The UN’s Office of Legal Affairs (OLA) sent a letter to Israel’s Ambassador to the UN, Danny Danon, requesting the release of Waheed Abdallah Borsh, a UNDP worker arrested in July for illegally diverting millions of dollars of humanitarian relief to Hamas. In the letter, the UN specifically referred to the Israeli city of Beersheba by an Arabic name.
The letter sent earlier this week cited Article 105 of the UN Charter, which Israel adopted in 1949, stating that Borsh, as a UN employee, “enjoys immunity from personal arrest or detention, as well as immunity from legal process in respect of words spoken or written and acts done in performance of his mission.”
Borsh is being held in an Israeli jail in Beersheba, which the letter referred to in Arabic as Ber asaabeaa. The eighth largest city in Israel in terms of population, and the second largest in terms of size, Beersheba has been part of Israel since 1948 and is universally recognized as within Israel’s borders.
Beersheba is mentioned many times in the Bible, receiving its name when Abraham entered into a covenant with Avimelech. ‘Beer’ means ‘well’. ‘Sheva means both ‘oath’ and ‘seven’.
“Israel operates according to the law, and we continue to do so in this case as well,” said Ambassador Danon in response to the letter. “We do not grant immunity to terrorists trying to harm our citizens.”
“The UN and other organizations must implement a comprehensive reform of the humanitarian aid mechanism in Gaza,” said Ambassador Danon, “Any dollar spent, and any local hire by an international organization, must be monitored ensure they fulfill the purpose of aiding the residents of Gaza and not fund terror activities.”
“It is inconceivable that a man aiding a terrorist organization will enjoy UN immunity,” the Foreign Ministry said in a statement Thursday.
Under interrogation by Israeli security officials, Borsh revealed that many other Palestinians employed at humanitarian aid agencies are, in fact, working for Hamas.
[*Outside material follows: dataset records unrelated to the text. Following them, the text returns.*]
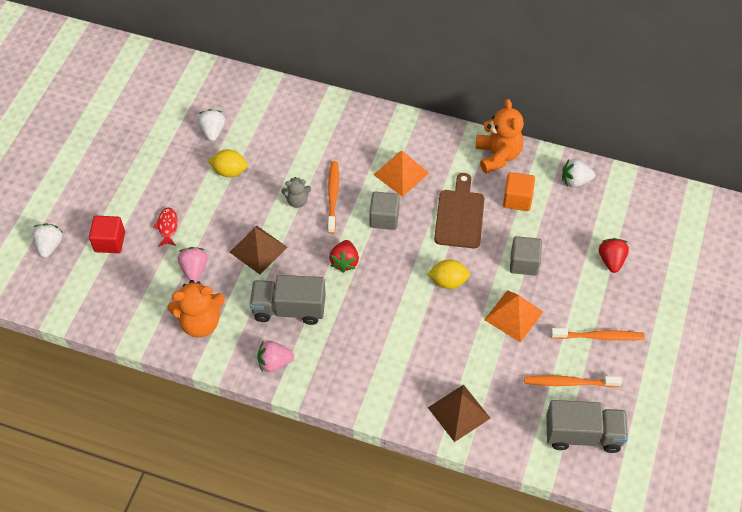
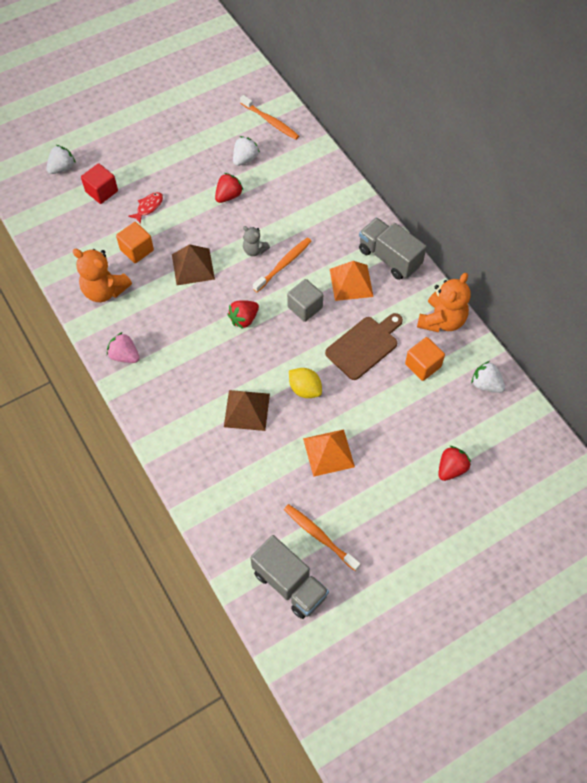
camera: 40 degrees right, 5 degrees up
pink strawberry [178,247,208,282] -> orange cube [116,222,154,263]
yellow lemon [208,149,248,177] -> red strawberry [215,173,244,203]
grey truck [250,275,326,325] -> grey truck moved to [359,218,427,280]
brown pyramid [428,385,491,442] -> brown pyramid moved to [224,390,270,431]
grey cube [510,236,542,276] -> none
orange toothbrush [551,328,645,341] -> orange toothbrush moved to [240,95,299,140]

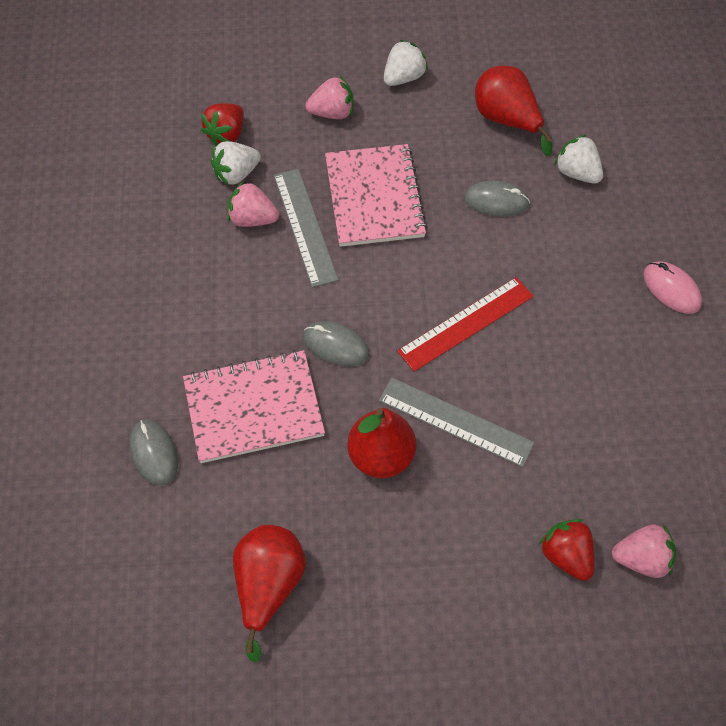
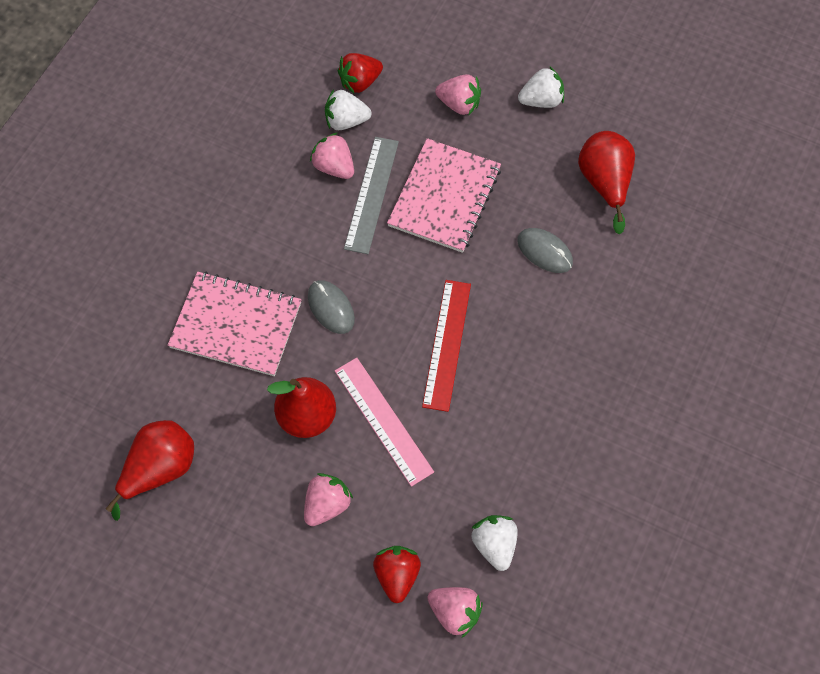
camera: 30 degrees right, 5 degrees up
grey mouse [130,420,178,486] -> none
grey ruler [379,378,535,467] -> pink ruler [335,358,434,487]
red ruler [397,277,534,372] -> red ruler turned 75 degrees counterclockwise [422,280,471,412]
white strawberry [554,135,603,184] -> white strawberry moved to [471,515,518,571]
pink mouse [643,261,702,314] -> none
none -> pink strawberry [304,473,353,526]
In June, the Shin Bet security agency arrested Muhammad Halabi at the Erez Crossing as he was trying to return to the Gaza Strip. Halabi was Gaza manager of operations for World Vision. One of the largest Christian charities in the world. Halabi was indicted in an Israeli court for funneling 60% of the World Vision budget at his disposal—about $7.2 million a year—to Hamas, the terror organization that runs Gaza.